Excerpted passage: Begin

Years ago, and this is a plug for the material that you put out online and in books, but long before we met, I decided to sign up for your men's pelvic floor course.
Outsold our woman's pelvic floor course, two to one.
It was so interesting because, you know, at that time, one could go online and learn a little bit about pelvic floor.
Everyone, and we talked about this with a couple different guests on this podcast, including the director of male sexual health.
He's an MD PhD, or at least an MD, as I recall, Mike Eisenberg at Stanford.
We talked about this with Mary Claire Haver and other people in the female health domain.
I'm glad we're normalizing this conversation.
Yeah, we normalize this conversation.
You know, that the pelvic floor is rich with vascular for blood flow and neural input for controlling muscles, either passively or actively.
And I'll tell you, the number of people I know who have urinary issues, sexual dysfunction issues,
I know because they tell me that they squat heavy in the gym,
they do their kegels and things like that.

Excerpted passage: End

● **Requirement 1**: In the podcast excerpt, by what margin did the men's pelvic floor course outsell the women's course?
● **Requirement 2**: What does the podcast excerpt say about Mike Eisenberg's role, credentials, and institution? List each detail.
● **Requirement 3**:
Does each statement agree with the podcast excerpt? Answer yes or no for each, quoting the deciding words.
(a) The pelvic floor has neural input for controlling muscles.
(b) The speaker signed up for the men's pelvic floor course after meeting the person being addressed.
(c) Mary Claire Haver was discussed as someone in the male health domain.

Provided information: Begin

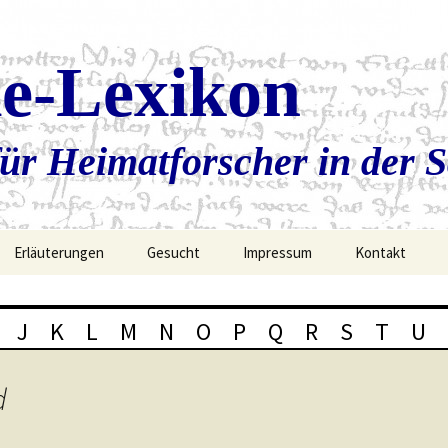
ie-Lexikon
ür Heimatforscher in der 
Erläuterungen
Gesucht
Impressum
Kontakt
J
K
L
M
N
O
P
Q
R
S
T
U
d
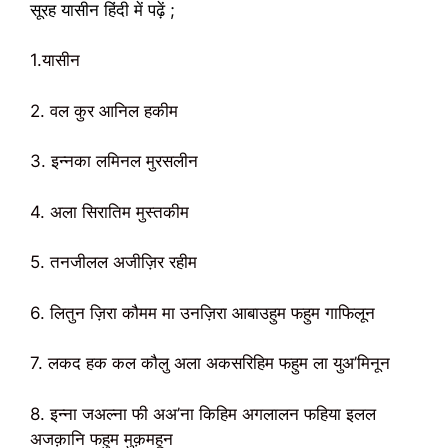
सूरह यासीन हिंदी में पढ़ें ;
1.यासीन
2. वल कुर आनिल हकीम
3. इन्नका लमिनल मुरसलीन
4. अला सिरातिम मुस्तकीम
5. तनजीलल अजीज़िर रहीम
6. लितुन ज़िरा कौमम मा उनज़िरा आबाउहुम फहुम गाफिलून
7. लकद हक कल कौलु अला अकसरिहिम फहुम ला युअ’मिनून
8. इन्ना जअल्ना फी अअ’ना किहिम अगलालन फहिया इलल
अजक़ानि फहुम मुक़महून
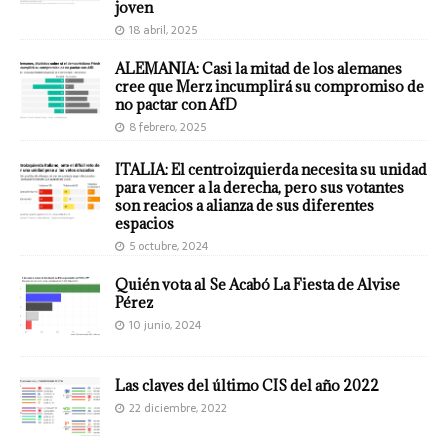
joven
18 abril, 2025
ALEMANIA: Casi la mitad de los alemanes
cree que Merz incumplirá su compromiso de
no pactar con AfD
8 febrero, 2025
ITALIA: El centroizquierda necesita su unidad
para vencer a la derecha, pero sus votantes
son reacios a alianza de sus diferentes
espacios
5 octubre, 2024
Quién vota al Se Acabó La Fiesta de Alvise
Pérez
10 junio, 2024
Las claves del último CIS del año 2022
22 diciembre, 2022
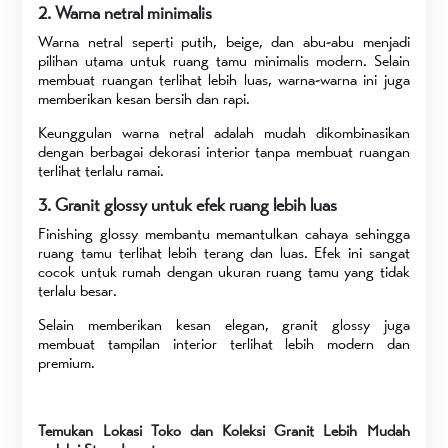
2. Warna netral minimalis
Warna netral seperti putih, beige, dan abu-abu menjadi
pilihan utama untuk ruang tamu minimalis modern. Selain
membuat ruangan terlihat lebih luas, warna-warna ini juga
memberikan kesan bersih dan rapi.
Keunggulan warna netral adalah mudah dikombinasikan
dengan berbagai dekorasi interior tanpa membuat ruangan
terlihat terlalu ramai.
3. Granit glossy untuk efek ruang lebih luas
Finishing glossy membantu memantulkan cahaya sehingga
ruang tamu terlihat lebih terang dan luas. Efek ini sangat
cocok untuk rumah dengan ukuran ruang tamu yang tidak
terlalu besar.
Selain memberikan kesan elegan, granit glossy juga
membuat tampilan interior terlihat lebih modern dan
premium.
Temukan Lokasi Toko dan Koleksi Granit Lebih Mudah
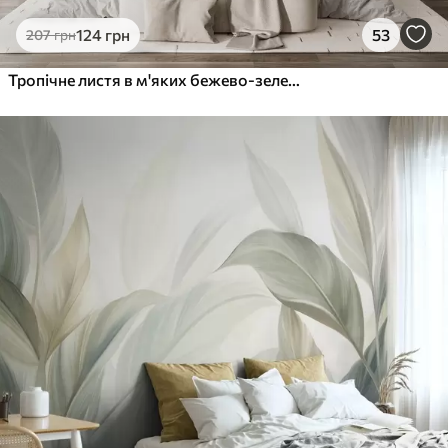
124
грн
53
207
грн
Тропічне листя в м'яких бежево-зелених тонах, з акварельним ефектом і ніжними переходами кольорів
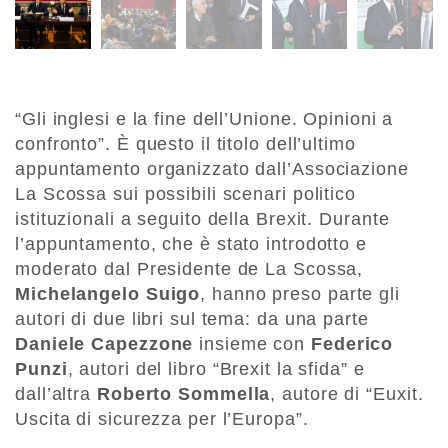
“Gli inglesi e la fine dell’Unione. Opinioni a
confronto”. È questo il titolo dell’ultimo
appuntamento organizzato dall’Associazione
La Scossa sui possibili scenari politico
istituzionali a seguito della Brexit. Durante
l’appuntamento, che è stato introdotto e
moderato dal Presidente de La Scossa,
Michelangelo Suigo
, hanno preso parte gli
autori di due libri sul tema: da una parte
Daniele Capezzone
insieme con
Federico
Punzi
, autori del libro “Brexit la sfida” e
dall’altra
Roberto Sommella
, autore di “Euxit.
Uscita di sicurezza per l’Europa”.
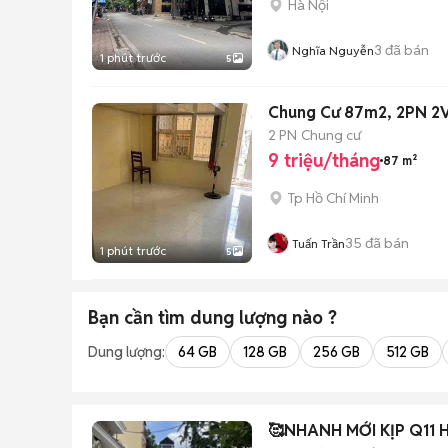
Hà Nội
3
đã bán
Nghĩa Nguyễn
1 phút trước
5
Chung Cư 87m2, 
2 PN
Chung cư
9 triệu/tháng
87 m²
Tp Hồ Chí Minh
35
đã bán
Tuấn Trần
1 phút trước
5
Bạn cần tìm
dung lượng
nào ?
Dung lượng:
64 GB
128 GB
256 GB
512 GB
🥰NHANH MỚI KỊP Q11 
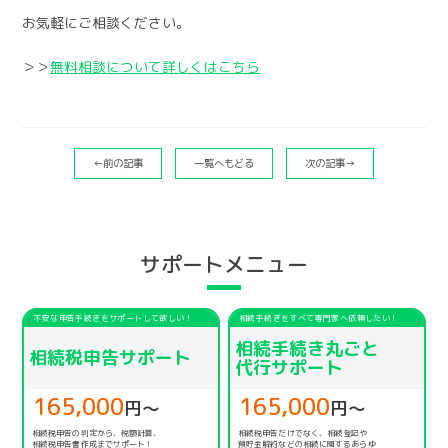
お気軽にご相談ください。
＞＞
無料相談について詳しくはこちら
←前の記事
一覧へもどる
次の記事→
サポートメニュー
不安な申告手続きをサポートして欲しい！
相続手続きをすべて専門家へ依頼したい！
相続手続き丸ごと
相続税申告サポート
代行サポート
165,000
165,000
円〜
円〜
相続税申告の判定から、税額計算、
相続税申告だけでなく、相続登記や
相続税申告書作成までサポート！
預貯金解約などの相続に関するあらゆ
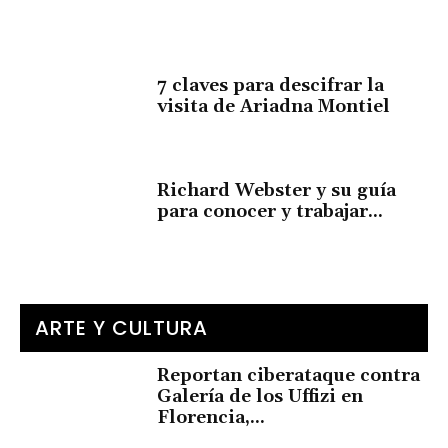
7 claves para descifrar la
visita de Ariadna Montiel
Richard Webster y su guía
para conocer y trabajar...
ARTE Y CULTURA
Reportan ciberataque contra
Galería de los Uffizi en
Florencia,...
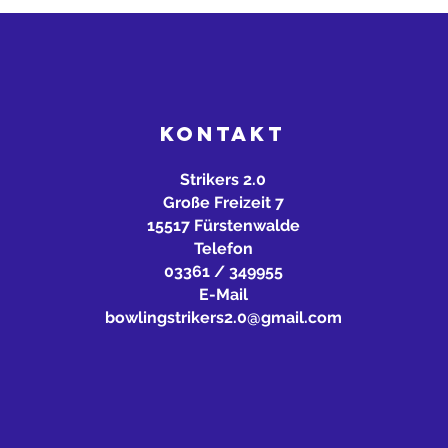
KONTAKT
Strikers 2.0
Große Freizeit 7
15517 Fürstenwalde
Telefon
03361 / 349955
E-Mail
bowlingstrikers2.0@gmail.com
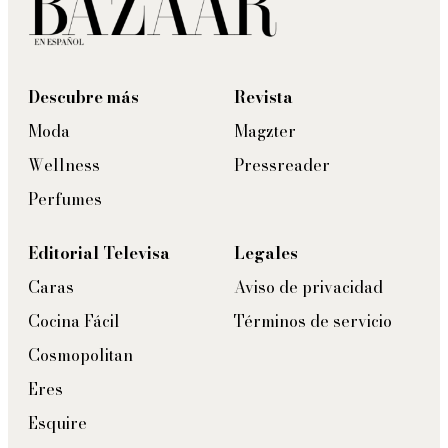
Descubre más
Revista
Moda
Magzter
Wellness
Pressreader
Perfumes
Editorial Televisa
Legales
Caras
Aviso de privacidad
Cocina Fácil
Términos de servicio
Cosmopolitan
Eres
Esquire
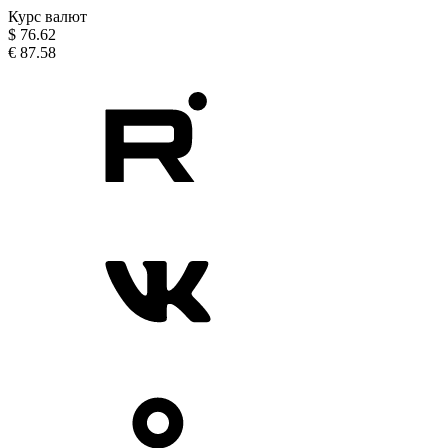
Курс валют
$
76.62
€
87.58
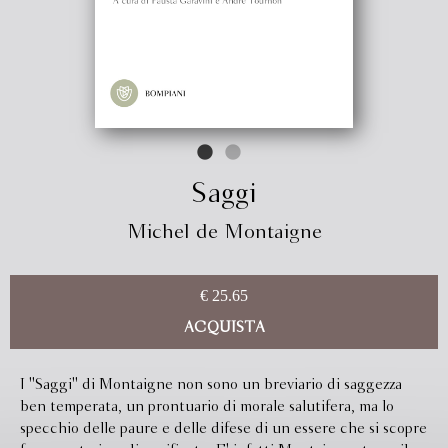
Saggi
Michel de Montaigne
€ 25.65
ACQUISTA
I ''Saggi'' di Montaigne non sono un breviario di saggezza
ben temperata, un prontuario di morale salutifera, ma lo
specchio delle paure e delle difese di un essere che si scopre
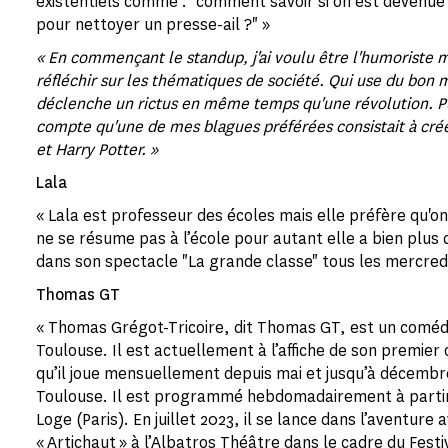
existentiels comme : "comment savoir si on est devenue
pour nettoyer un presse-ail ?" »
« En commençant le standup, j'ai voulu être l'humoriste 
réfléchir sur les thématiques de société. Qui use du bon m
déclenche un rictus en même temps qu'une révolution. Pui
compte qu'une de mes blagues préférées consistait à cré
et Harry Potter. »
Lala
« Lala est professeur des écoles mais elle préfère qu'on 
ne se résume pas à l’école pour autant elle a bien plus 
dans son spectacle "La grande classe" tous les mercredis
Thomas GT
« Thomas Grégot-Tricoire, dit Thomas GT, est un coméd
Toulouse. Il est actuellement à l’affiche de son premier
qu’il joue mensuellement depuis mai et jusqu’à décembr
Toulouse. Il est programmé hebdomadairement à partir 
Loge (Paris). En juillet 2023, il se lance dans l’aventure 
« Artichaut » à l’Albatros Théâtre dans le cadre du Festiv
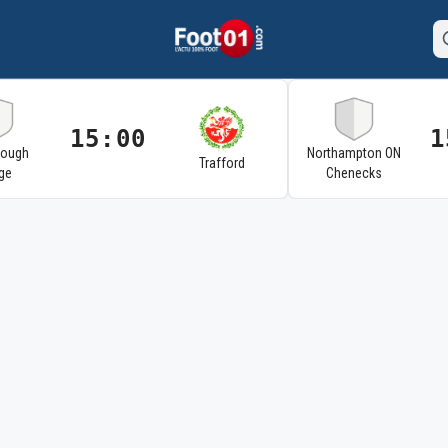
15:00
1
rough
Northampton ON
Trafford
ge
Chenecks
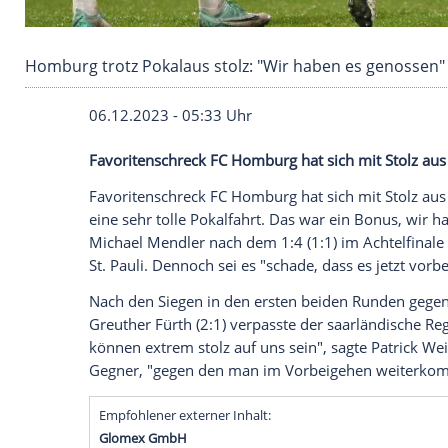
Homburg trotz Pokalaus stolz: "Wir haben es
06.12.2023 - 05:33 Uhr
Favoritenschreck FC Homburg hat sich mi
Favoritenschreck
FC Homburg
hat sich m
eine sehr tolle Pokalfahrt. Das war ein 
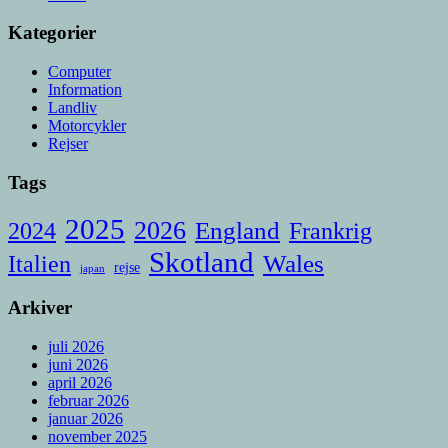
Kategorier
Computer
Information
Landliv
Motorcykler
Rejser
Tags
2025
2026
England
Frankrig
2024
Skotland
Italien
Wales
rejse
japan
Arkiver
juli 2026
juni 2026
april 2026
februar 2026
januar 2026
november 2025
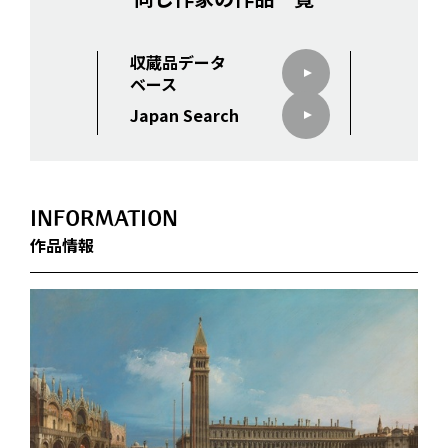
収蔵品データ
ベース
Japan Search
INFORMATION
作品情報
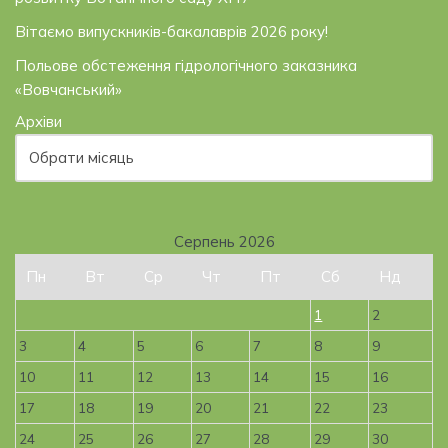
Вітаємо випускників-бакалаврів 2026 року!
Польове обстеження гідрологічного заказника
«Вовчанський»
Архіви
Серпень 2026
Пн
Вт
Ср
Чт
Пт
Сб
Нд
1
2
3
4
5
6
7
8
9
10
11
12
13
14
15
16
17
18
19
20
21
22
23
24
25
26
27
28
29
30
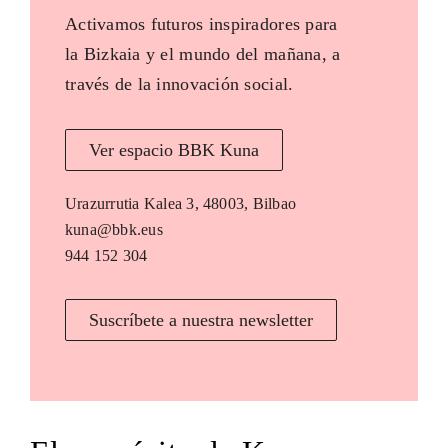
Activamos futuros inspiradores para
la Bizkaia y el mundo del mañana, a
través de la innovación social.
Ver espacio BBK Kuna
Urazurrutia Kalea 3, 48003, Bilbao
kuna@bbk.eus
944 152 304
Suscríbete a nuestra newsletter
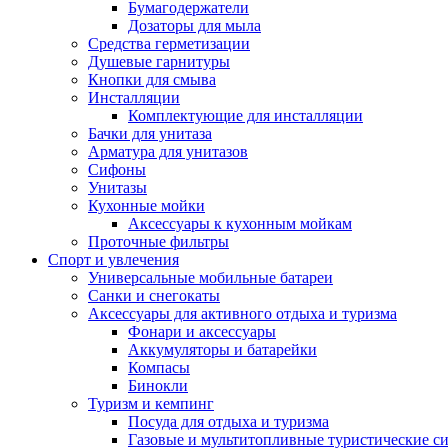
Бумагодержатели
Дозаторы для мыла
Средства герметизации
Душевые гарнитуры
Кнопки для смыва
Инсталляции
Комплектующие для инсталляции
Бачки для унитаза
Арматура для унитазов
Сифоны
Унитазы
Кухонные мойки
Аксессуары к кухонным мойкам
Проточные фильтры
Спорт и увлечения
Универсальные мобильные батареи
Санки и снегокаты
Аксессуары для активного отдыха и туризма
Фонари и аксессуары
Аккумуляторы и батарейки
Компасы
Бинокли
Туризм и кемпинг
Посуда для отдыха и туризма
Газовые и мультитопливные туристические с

Provided information: End

● **Written reply 1**: Two to one.

● **Written reply 2**:
- Director of male sexual health
- "an MD PhD, or at least an MD"
- At Stanford

● **Written reply 3**:
(a) Yes: "neural input for controlling muscles, either passively or actively"
(b) No: "long before we met, I decided to sign up for your men's pelvic floor course"
(c) No: "We talked about this with Mary Claire Haver and other people in the female health domain."